The Perry Barr estate, described by local people as a ghost town, was not completed in time for the Games, due to Covid. Photograph: Stop Press Media/Alamy
Sale of hundreds of empty homes designed, but not used, for Commonwealth Games attacked as ‘absolute scandal’
Hundreds of empty homes in Birmingham, originally designed as an athletes’ village for the Commonwealth Games, will be sold by the council at a loss of more than £300m to the taxpayer.
Ayoub Khan, the independent MP for Perry Barr where the apartments are located, said it was an “absolute scandal” that the Labour-led authority had agreed last week to sell more than 700 homes to a private company in a deal forecast to result in a multimillion-pound loss.
Birmingham city council, England’s largest local authority, declared itself effectively bankrupt last year due to a financial crisis largely caused by an equal pay claim bill and a failed IT system update.
It is also facing a housing crisis, with 23,000 households on the waiting list for social housing in the city, and 450 new applications every week.
The new-build Perry Barr estate, described by local people as a ghost town, with many flats standing empty for more than a year, was intended to be an athletes’ village for the Commonwealth Games, which Birmingham hosted in 2022.
Due to delays caused by Covid, the development was not completed in time for the event so athletes were housed in student accommodation. The council said the Perry Barr apartments would become homes for local people instead.
But the properties have sat empty for months, with the council unable to sell them due to a lack of “market appetite” for one- and two-bedroom apartments in the area, and issues with mortgage providers valuing the properties at less than they were being sold for.
A report presented to the council’s cabinet last week said selling off 755 properties to a private bidder, who has yet to be named, would result in a “significant loss to the public purse” but was the best outcome.
It added that selling the apartments off individually would take more than five years, during which time the council would have to maintain the buildings “at significant expense” and would have to deal with unstable market conditions.
The council has spent £325m on the development, of which £292m was borrowed. After selling off the homes, it is expected that £142m-£152m of debt will remain unpaid, costing £8m-£9m a year over a 40-year period to repay, taking the projected total loss in the region of £320m.
The report said: “This will be an additional pressure to the already strained financial position of the council, and compensating savings will need to be made elsewhere in the council’s budgets.”
Robert Alden, the leader of the Conservatives on the council, said it was “one of the worst financial property mistakes a council has ever made”. “It’s a disgrace when the council has such a large housing list that it left blocks of completed flats empty for so long,” he said.
“It’s a real treble whammy on local residents, because there’s that housing need that could have been met, there’s the loss of money, but then there’s also the debt repayments that now have to be made for 40 years.
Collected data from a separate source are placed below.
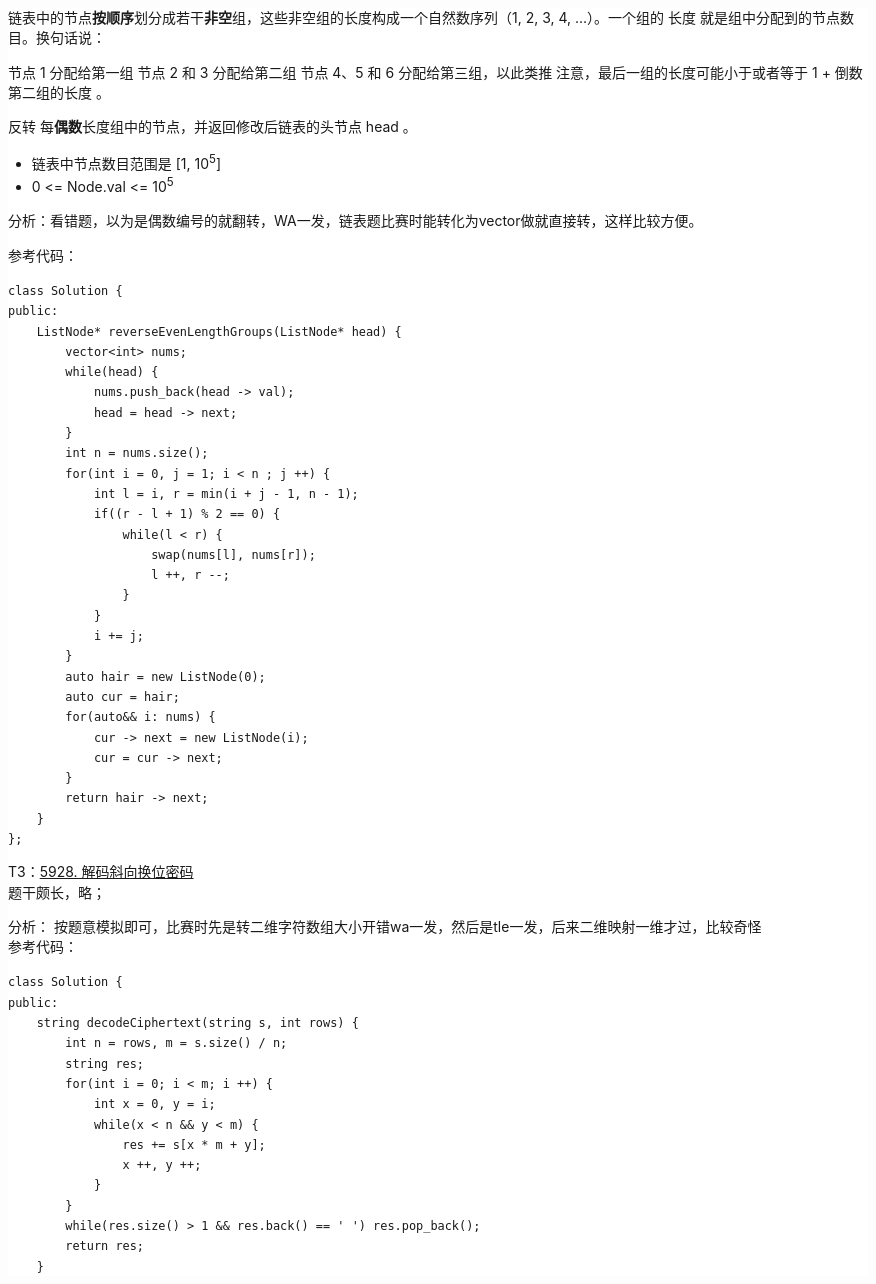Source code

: 链表中的节点**按顺序**划分成若干**非空**组，这些非空组的长度构成一个自然数序列（1, 2, 3, 4, ...）。一个组的 长度 就是组中分配到的节点数目。换句话说：

节点 1 分配给第一组
节点 2 和 3 分配给第二组
节点 4、5 和 6 分配给第三组，以此类推
注意，最后一组的长度可能小于或者等于 1 + 倒数第二组的长度 。

反转 每**偶数**长度组中的节点，并返回修改后链表的头节点 head 。

- 链表中节点数目范围是 [1, $10^5$]
- 0 <= Node.val <= $10^5$  

分析：看错题，以为是偶数编号的就翻转，WA一发，链表题比赛时能转化为vector做就直接转，这样比较方便。  

参考代码：   
```
class Solution {
public:
    ListNode* reverseEvenLengthGroups(ListNode* head) {
        vector<int> nums;
        while(head) {
            nums.push_back(head -> val);
            head = head -> next;
        }
        int n = nums.size();
        for(int i = 0, j = 1; i < n ; j ++) {
            int l = i, r = min(i + j - 1, n - 1);
            if((r - l + 1) % 2 == 0) {
                while(l < r) {
                    swap(nums[l], nums[r]);
                    l ++, r --;
                }
            }    
            i += j;
        }
        auto hair = new ListNode(0);
        auto cur = hair;
        for(auto&& i: nums) {
            cur -> next = new ListNode(i);
            cur = cur -> next;
        }
        return hair -> next;
    }
};
```

T3：[5928. 解码斜向换位密码](https://leetcode-cn.com/problems/decode-the-slanted-ciphertext/)  
题干颇长，略；  

分析： 按题意模拟即可，比赛时先是转二维字符数组大小开错wa一发，然后是tle一发，后来二维映射一维才过，比较奇怪   
参考代码：  
```
class Solution {
public:
    string decodeCiphertext(string s, int rows) {
        int n = rows, m = s.size() / n;
        string res;
        for(int i = 0; i < m; i ++) {
            int x = 0, y = i;
            while(x < n && y < m) {
                res += s[x * m + y];
                x ++, y ++;
            }
        }
        while(res.size() > 1 && res.back() == ' ') res.pop_back();
        return res;
    }
```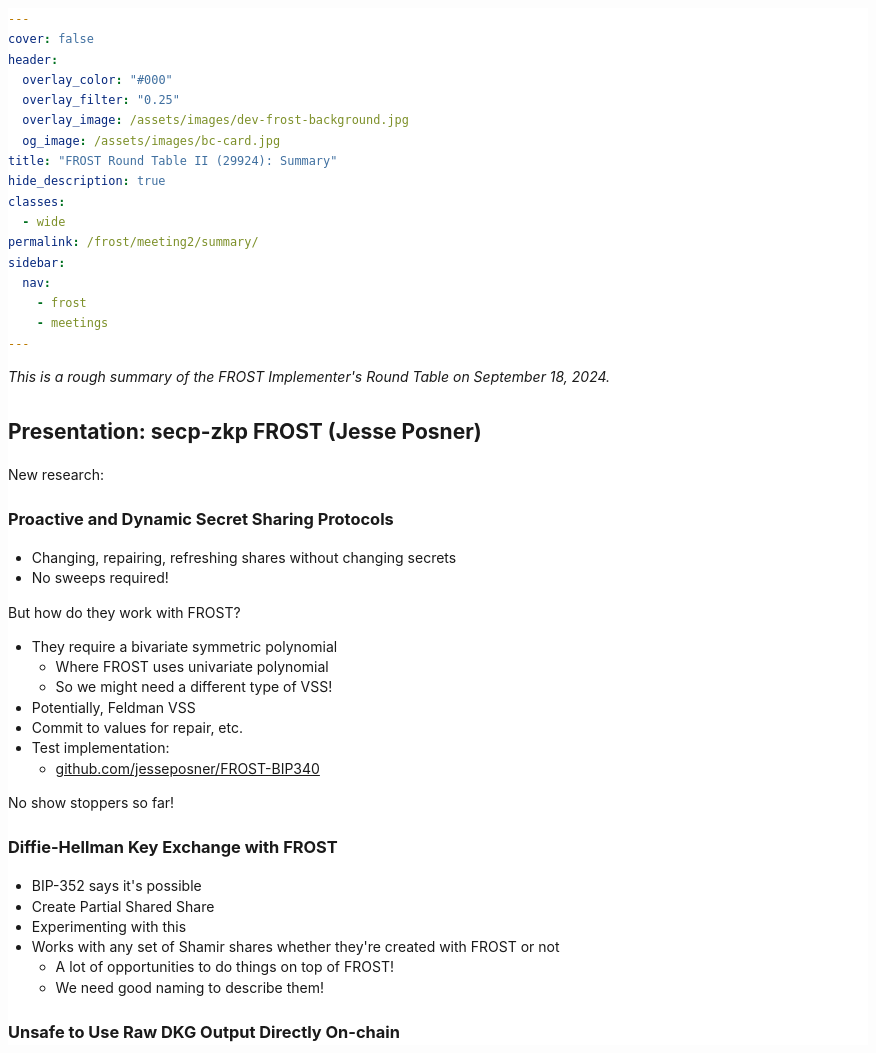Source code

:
 ```yaml
---
cover: false
header:
  overlay_color: "#000"
  overlay_filter: "0.25"
  overlay_image: /assets/images/dev-frost-background.jpg
  og_image: /assets/images/bc-card.jpg
title: "FROST Round Table II (29924): Summary"
hide_description: true
classes:
  - wide
permalink: /frost/meeting2/summary/
sidebar:
  nav:
    - frost
    - meetings
---
```


_This is a rough summary of the FROST Implementer's Round Table on September 18, 2024._

## Presentation: secp-zkp FROST (Jesse Posner)

New research:

### Proactive and Dynamic Secret Sharing Protocols 

* Changing, repairing, refreshing shares without changing secrets
* No sweeps required!

But how do they work with FROST?
* They require a bivariate symmetric polynomial
   * Where FROST uses univariate polynomial
   * So we might need a different type of VSS!
* Potentially, Feldman VSS
* Commit to values for repair, etc.
* Test implementation:
   * [github.com/jesseposner/FROST-BIP340](https://github.com/jesseposner/FROST-BIP340)

No show stoppers so far!

### Diffie-Hellman Key Exchange with FROST

* BIP-352 says it's possible
* Create Partial Shared Share
* Experimenting with this
* Works with any set of Shamir shares whether they're created with FROST or not
   * A lot of opportunities to do things on top of FROST!
   * We need good naming to describe them!

### Unsafe to Use Raw DKG Output Directly On-chain
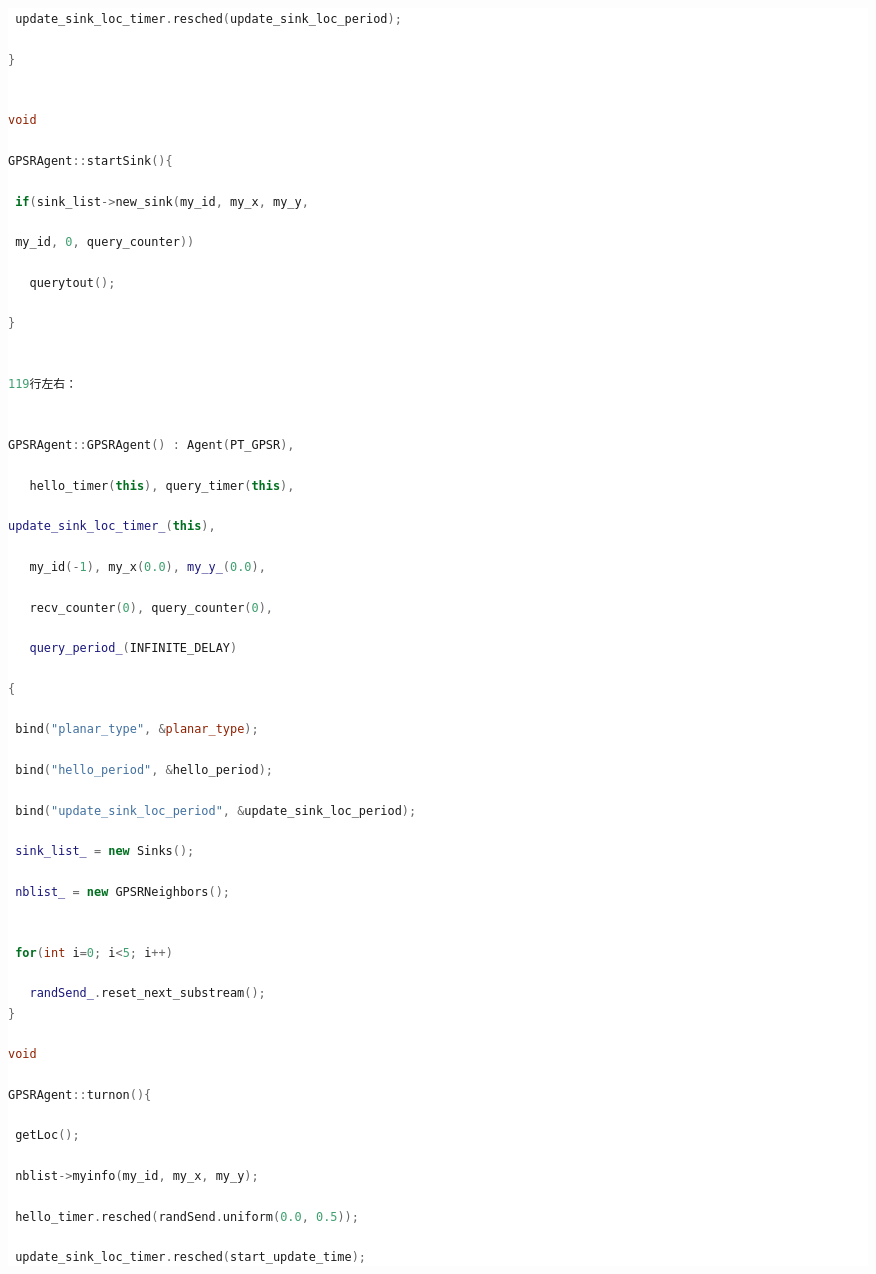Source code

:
 ```c++
 update_sink_loc_timer.resched(update_sink_loc_period);

}


void

GPSRAgent::startSink(){

 if(sink_list->new_sink(my_id, my_x, my_y, 

 my_id, 0, query_counter))

   querytout();

}


119行左右：


GPSRAgent::GPSRAgent() : Agent(PT_GPSR), 

   hello_timer(this), query_timer(this),

update_sink_loc_timer_(this),

   my_id(-1), my_x(0.0), my_y_(0.0),

   recv_counter(0), query_counter(0),

   query_period_(INFINITE_DELAY)

{

 bind("planar_type", &planar_type);  

 bind("hello_period", &hello_period);

 bind("update_sink_loc_period", &update_sink_loc_period);

 sink_list_ = new Sinks();

 nblist_ = new GPSRNeighbors();


 for(int i=0; i<5; i++)

   randSend_.reset_next_substream();
}

void

GPSRAgent::turnon(){

 getLoc();

 nblist->myinfo(my_id, my_x, my_y);

 hello_timer.resched(randSend.uniform(0.0, 0.5));

 update_sink_loc_timer.resched(start_update_time);

```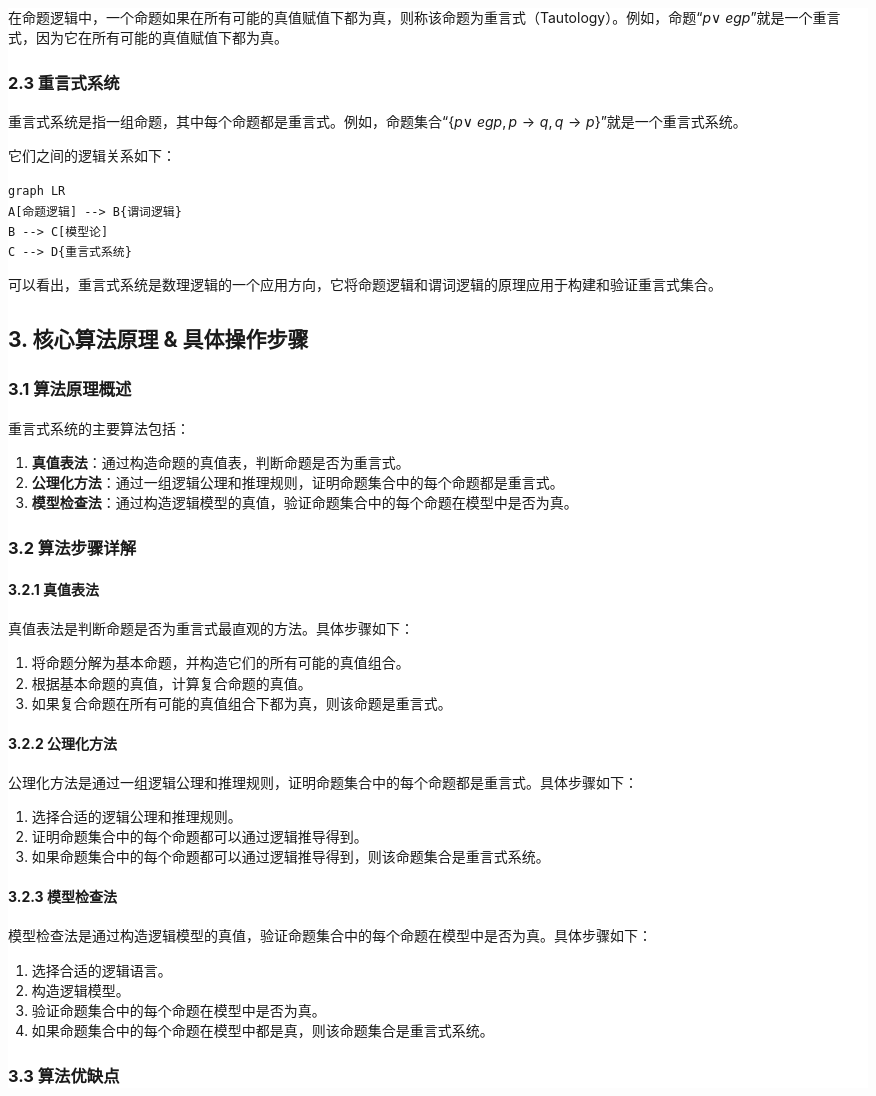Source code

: 在命题逻辑中，一个命题如果在所有可能的真值赋值下都为真，则称该命题为重言式（Tautology）。例如，命题“$p \lor \
eg p$”就是一个重言式，因为它在所有可能的真值赋值下都为真。

### 2.3 重言式系统

重言式系统是指一组命题，其中每个命题都是重言式。例如，命题集合“$\{p \lor \
eg p, p \rightarrow q, q \rightarrow p\}$”就是一个重言式系统。

它们之间的逻辑关系如下：

```mermaid
graph LR
A[命题逻辑] --> B{谓词逻辑}
B --> C[模型论]
C --> D{重言式系统}
```

可以看出，重言式系统是数理逻辑的一个应用方向，它将命题逻辑和谓词逻辑的原理应用于构建和验证重言式集合。

## 3. 核心算法原理 & 具体操作步骤
### 3.1 算法原理概述

重言式系统的主要算法包括：

1. **真值表法**：通过构造命题的真值表，判断命题是否为重言式。
2. **公理化方法**：通过一组逻辑公理和推理规则，证明命题集合中的每个命题都是重言式。
3. **模型检查法**：通过构造逻辑模型的真值，验证命题集合中的每个命题在模型中是否为真。

### 3.2 算法步骤详解

#### 3.2.1 真值表法

真值表法是判断命题是否为重言式最直观的方法。具体步骤如下：

1. 将命题分解为基本命题，并构造它们的所有可能的真值组合。
2. 根据基本命题的真值，计算复合命题的真值。
3. 如果复合命题在所有可能的真值组合下都为真，则该命题是重言式。

#### 3.2.2 公理化方法

公理化方法是通过一组逻辑公理和推理规则，证明命题集合中的每个命题都是重言式。具体步骤如下：

1. 选择合适的逻辑公理和推理规则。
2. 证明命题集合中的每个命题都可以通过逻辑推导得到。
3. 如果命题集合中的每个命题都可以通过逻辑推导得到，则该命题集合是重言式系统。

#### 3.2.3 模型检查法

模型检查法是通过构造逻辑模型的真值，验证命题集合中的每个命题在模型中是否为真。具体步骤如下：

1. 选择合适的逻辑语言。
2. 构造逻辑模型。
3. 验证命题集合中的每个命题在模型中是否为真。
4. 如果命题集合中的每个命题在模型中都是真，则该命题集合是重言式系统。

### 3.3 算法优缺点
“That means things like our local library services going to go to pay back for the financial mistakes made on this scheme.”
Birmingham city council said 213 of the newly built homes would be retained for council housing use but Khan said he would call on the government to provide the funding so that all 968 homes could be kept.
He said: “Here is an ideal opportunity for the government to pin its colours to the mast, to show that it really cares and to support Birmingham city council with the extra resources so that we can retain these 1,000 units for social housing, rather than selling them off at a scandal to the taxpayers, where private investors are going to profit.”
Commissioners brought in by the government to help run the stricken council supported the decision to sell off the apartments but urged that a “full lessons learned analysis is undertaken”.
The commissioners’ comments on the report said: “These blocks, which provide much-needed new homes, have stood empty for far too long, during which time the council has incurred costs of heating and securing them without using a scarce asset.”
A spokesperson for the council said the economic impact of the pandemic and Liz Truss’s disastrous mini-budget in September 2022 had “negatively affected sales valuations of the plots on Perry Barr residential scheme – a trend seen nationally”.
“After careful consideration of all available options, the proposed sale of plots 6-8 remains the best option. The sale will bring forward the supply of much needed housing via a third party, as well as raising funds that will support the council’s budget obligations and remove its ongoing costs and liabilities,” the spokesperson said.